Why is Formula E important to Nissan?

The electrification revolution moved beyond customer cars with the introduction of Formula E in 2014. As the world transitions towards sustainable mobility solutions, the intersection of motorsport and electric vehicle (EV) technology has become a focal point for manufacturers striving to push the boundaries of what is possible. One such manufacturer deeply entrenched in this pursuit is Nissan, with its significant involvement in the ABB FIA Formula E World Championship. 

At the helm of Nissan’s Formula E powertrain development stands Tadashi Nishikawa, whose journey from road cars to motorsport has provided invaluable insights into the realm of EV engineering.

Tadashi Nishikawa

Tadashi Nishikawa, Chief Powertrain Engineer for the Nissan Formula E team, shed light on the symbiotic relationship between Formula E and Nissan’s EV endeavors. From his background in passenger car development to his pivotal role in shaping the future of electric racing, Nishikawa’s insights underscore the importance of Formula E as a crucible for advancing the Japanese automaker’s EV technologies.
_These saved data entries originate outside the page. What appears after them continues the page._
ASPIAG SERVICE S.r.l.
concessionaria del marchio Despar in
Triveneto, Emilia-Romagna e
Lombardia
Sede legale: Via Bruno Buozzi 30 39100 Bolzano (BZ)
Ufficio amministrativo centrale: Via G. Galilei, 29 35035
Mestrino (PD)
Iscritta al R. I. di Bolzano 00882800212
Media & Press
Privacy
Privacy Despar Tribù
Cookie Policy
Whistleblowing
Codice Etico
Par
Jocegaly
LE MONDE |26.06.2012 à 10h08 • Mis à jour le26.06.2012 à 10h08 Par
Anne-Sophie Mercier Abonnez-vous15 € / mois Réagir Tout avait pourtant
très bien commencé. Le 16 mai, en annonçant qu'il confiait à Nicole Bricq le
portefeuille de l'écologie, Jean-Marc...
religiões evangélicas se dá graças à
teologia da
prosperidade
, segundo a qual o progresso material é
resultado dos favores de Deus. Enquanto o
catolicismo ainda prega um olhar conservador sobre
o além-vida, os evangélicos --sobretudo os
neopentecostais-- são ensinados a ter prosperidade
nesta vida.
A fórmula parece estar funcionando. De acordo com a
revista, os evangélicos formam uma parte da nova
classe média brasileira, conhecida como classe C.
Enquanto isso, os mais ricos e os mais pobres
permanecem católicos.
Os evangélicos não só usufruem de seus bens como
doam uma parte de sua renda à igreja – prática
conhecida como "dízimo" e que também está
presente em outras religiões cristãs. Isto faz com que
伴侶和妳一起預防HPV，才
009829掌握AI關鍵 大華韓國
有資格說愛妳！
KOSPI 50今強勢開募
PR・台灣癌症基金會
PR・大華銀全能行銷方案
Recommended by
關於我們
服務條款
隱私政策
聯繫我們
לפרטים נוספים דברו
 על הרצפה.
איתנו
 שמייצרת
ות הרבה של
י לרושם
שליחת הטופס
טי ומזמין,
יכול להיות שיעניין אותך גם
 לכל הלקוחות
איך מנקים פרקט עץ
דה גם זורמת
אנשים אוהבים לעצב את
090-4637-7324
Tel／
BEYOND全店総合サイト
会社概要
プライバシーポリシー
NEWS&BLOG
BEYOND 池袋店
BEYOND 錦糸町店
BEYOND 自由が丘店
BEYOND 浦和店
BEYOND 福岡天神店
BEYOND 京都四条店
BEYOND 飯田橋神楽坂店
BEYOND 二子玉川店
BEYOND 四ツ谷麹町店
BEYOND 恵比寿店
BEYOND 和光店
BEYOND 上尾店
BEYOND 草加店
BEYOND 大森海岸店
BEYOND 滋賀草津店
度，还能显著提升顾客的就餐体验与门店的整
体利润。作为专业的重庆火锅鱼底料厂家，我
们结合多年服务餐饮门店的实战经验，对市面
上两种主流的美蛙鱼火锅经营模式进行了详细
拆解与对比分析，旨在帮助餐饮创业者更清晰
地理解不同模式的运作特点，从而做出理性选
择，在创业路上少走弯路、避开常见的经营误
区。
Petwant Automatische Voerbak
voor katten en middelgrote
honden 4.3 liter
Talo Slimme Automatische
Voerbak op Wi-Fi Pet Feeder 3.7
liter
Nishikawa’s journey with Nissan spans two decades, marked by a diverse array of engineering roles, including the development of iconic models such as the Skyline, Fairlady Z, and the LEAF—the world’s best-selling electric car. His transition to the Formula E project in 2021 brought him face to face with new challenges and opportunities, serving as a conduit between Nissan’s road and race operations.

Central to Nishikawa’s role is the coordination of powertrain specifications and the relentless pursuit of optimization. Despite the distinct differences between road cars and Formula E machines, Nishikawa emphasizes the cross-pollination of ideas and methodologies between these domains. Leveraging his experience from passenger car development, he navigates the intricate balance between performance, efficiency, and cost—a challenge compounded by the collaborative nature of engineering teams.

One of the most striking differences Nishikawa encountered in his transition to Formula E was the absence of direct benchmarking—a common practice in road car development. Unlike traditional automotive projects, where competitors’ designs are scrutinized for insights, the clandestine nature of Formula E necessitates a more introspective approach to innovation. This paradigm shift underscores the importance of ingenuity and adaptability in the pursuit of performance excellence.

Despite these challenges, Nishikawa identifies Formula E as a crucible for technological innovation, where the boundaries of EV performance are continually pushed to new heights. The unrestricted pursuit of efficiency and power density in Formula E serves as a litmus test for Nissan’s EV technologies, enabling engineers to explore the outer limits of what is achievable. This iterative process of experimentation and refinement ultimately translates into tangible benefits for Nissan’s road-going vehicles.

Nissan’s involvement in Formula E extends beyond mere competition; it embodies a commitment to advancing the cause of sustainable mobility on a global scale. By electrifying its racing endeavors, Nissan not only showcases the performance potential of EVs but also fosters technological cross-pollination between its motorsport and road car divisions. 

As Nishikawa aptly notes, the lessons learned on the racetrack—where cost and NVH considerations take a backseat to raw performance—provide invaluable insights for enhancing Nissan’s road cars.

Nissans renewed commitment to Formula E

Nissan has committed to the ABB FIA Formula E World Championship until at least 2030, ensuring its presence as an official manufacturer and competitor through Seasons 13 to 16. This extends to the transition from Gen 3 to Gen 4 all-electric Formula E cars. 

Nissan sees Formula E as a platform to advance its electric vehicle technologies, particularly with Gen 4 cars boasting regeneration capacities up to 700 kW and increased output up to 600 kW. This commitment also solidifies Nissan’s standing as having the longest motorsport commitment to an FIA-sanctioned World Championship. This move aligns with Nissan’s “Ambition 2030” electrification goals, aiming to introduce 34 electric models by 2030, covering 60 percent of global sales.

“We’re extremely pleased to continue our involvement in Formula E until 2030. In addition to bringing excitement and an on-track spectacle to our fans, our participation in the series will make a significant contribution to our electrification goals set out in our Ambition 2030 plans,” said Nissan Motor CEO Makato Uchida.

“The technological breakthrough that we make on the track will provide great insights to the development of our future products. We’re excited to see the future of electric racing unfold and to keep working towards a sustainable world for everyone,” Uchida added.

Looking ahead, Nishikawa remains optimistic about the future of Formula E and its impact on Nissan’s EV development trajectory. With manufacturers increasingly aligned in their pursuit of electric excellence, the competitive landscape of Formula E promises to catalyze further innovation and collaboration. As Nissan continues its journey towards carbon neutrality and electrification, Formula E stands as a testament to the enduring spirit of innovation that drives the automotive industry forward.